**The task:**
Put every line of text from the records below into a Markdown table with two columns, Row and Text. Row holds a running number, and blank lines are left out.

**Material shown:**
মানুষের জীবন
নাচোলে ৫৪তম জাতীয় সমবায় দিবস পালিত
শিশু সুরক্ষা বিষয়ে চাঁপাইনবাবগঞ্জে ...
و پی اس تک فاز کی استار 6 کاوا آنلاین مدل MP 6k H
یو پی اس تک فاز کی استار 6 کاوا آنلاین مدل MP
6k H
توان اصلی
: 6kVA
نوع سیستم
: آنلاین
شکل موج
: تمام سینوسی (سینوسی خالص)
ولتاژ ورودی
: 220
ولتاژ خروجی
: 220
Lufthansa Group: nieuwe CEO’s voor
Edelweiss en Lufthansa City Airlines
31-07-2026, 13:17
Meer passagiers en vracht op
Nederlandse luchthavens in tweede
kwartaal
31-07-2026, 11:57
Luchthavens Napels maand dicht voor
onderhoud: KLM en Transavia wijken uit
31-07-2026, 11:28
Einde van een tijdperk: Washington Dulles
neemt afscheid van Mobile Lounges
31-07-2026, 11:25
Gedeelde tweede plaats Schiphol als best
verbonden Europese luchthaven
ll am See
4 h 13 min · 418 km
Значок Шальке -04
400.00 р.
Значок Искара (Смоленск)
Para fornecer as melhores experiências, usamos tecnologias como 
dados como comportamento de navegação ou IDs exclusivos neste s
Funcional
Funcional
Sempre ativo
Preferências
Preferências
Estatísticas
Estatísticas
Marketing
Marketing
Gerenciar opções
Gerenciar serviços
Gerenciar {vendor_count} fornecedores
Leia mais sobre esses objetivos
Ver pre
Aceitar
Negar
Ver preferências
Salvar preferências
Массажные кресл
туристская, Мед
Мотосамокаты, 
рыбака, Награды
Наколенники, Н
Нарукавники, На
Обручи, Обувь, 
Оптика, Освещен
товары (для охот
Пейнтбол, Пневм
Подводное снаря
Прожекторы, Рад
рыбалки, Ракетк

**Answer box:**
| Row | Text |
|---|---|
| 1 | মানুষের জীবন |
| 2 | নাচোলে ৫৪তম জাতীয় সমবায় দিবস পালিত |
| 3 | শিশু সুরক্ষা বিষয়ে চাঁপাইনবাবগঞ্জে ... |
| 4 | و پی اس تک فاز کی استار 6 کاوا آنلاین مدل MP 6k H |
| 5 | یو پی اس تک فاز کی استار 6 کاوا آنلاین مدل MP |
| 6 | 6k H |
| 7 | توان اصلی |
| 8 | : 6kVA |
| 9 | نوع سیستم |
| 10 | : آنلاین |
| 11 | شکل موج |
| 12 | : تمام سینوسی (سینوسی خالص) |
| 13 | ولتاژ ورودی |
| 14 | : 220 |
| 15 | ولتاژ خروجی |
| 16 | : 220 |
| 17 | Lufthansa Group: nieuwe CEO’s voor |
| 18 | Edelweiss en Lufthansa City Airlines |
| 19 | 31-07-2026, 13:17 |
| 20 | Meer passagiers en vracht op |
| 21 | Nederlandse luchthavens in tweede |
| 22 | kwartaal |
| 23 | 31-07-2026, 11:57 |
| 24 | Luchthavens Napels maand dicht voor |
| 25 | onderhoud: KLM en Transavia wijken uit |
| 26 | 31-07-2026, 11:28 |
| 27 | Einde van een tijdperk: Washington Dulles |
| 28 | neemt afscheid van Mobile Lounges |
| 29 | 31-07-2026, 11:25 |
| 30 | Gedeelde tweede plaats Schiphol als best |
| 31 | verbonden Europese luchthaven |
| 32 | ll am See |
| 33 | 4 h 13 min · 418 km |
| 34 | Значок Шальке -04 |
| 35 | 400.00 р. |
| 36 | Значок Искара (Смоленск) |
| 37 | Para fornecer as melhores experiências, usamos tecnologias como  |
| 38 | dados como comportamento de navegação ou IDs exclusivos neste s |
| 39 | Funcional |
| 40 | Funcional |
| 41 | Sempre ativo |
| 42 | Preferências |
| 43 | Preferências |
| 44 | Estatísticas |
| 45 | Estatísticas |
| 46 | Marketing |
| 47 | Marketing |
| 48 | Gerenciar opções |
| 49 | Gerenciar serviços |
| 50 | Gerenciar {vendor_count} fornecedores |
| 51 | Leia mais sobre esses objetivos |
| 52 | Ver pre |
| 53 | Aceitar |
| 54 | Negar |
| 55 | Ver preferências |
| 56 | Salvar preferências |
| 57 | Массажные кресл |
| 58 | туристская, Мед |
| 59 | Мотосамокаты,  |
| 60 | рыбака, Награды |
| 61 | Наколенники, Н |
| 62 | Нарукавники, На |
| 63 | Обручи, Обувь,  |
| 64 | Оптика, Освещен |
| 65 | товары (для охот |
| 66 | Пейнтбол, Пневм |
| 67 | Подводное снаря |
| 68 | Прожекторы, Рад |
| 69 | рыбалки, Ракетк |